Please return the lines, both ends included, that run from the one containing "bash로 열리는지 확인" to the last line of the data below, exactly and alone.

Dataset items
════
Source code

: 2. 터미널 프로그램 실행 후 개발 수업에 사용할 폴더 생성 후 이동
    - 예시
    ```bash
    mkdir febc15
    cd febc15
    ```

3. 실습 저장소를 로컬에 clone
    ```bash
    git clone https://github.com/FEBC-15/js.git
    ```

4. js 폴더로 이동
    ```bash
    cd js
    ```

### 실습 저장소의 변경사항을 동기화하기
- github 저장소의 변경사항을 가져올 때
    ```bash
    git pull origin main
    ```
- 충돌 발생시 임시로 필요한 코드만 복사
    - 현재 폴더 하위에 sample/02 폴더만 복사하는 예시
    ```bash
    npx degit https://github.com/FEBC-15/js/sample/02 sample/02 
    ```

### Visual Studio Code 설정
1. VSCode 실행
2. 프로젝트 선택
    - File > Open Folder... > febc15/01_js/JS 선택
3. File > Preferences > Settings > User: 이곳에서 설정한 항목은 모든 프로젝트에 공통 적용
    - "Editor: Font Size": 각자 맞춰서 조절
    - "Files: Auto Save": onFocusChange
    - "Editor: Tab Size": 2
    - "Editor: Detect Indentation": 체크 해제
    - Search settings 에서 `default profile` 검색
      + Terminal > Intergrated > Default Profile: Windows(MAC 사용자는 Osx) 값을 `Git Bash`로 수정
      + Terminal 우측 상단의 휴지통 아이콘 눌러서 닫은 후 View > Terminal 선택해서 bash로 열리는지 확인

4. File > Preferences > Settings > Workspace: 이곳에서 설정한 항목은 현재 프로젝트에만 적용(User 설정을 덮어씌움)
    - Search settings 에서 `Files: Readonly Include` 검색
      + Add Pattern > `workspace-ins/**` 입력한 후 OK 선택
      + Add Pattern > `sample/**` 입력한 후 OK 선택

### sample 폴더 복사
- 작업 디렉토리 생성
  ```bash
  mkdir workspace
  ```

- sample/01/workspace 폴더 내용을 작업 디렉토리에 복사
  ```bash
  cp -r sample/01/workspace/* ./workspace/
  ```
════
OUTPUT>
      + Terminal 우측 상단의 휴지통 아이콘 눌러서 닫은 후 View > Terminal 선택해서 bash로 열리는지 확인

4. File > Preferences > Settings > Workspace: 이곳에서 설정한 항목은 현재 프로젝트에만 적용(User 설정을 덮어씌움)
    - Search settings 에서 `Files: Readonly Include` 검색
      + Add Pattern > `workspace-ins/**` 입력한 후 OK 선택
      + Add Pattern > `sample/**` 입력한 후 OK 선택

### sample 폴더 복사
- 작업 디렉토리 생성
  ```bash
  mkdir workspace
  ```

- sample/01/workspace 폴더 내용을 작업 디렉토리에 복사
  ```bash
  cp -r sample/01/workspace/* ./workspace/
  ```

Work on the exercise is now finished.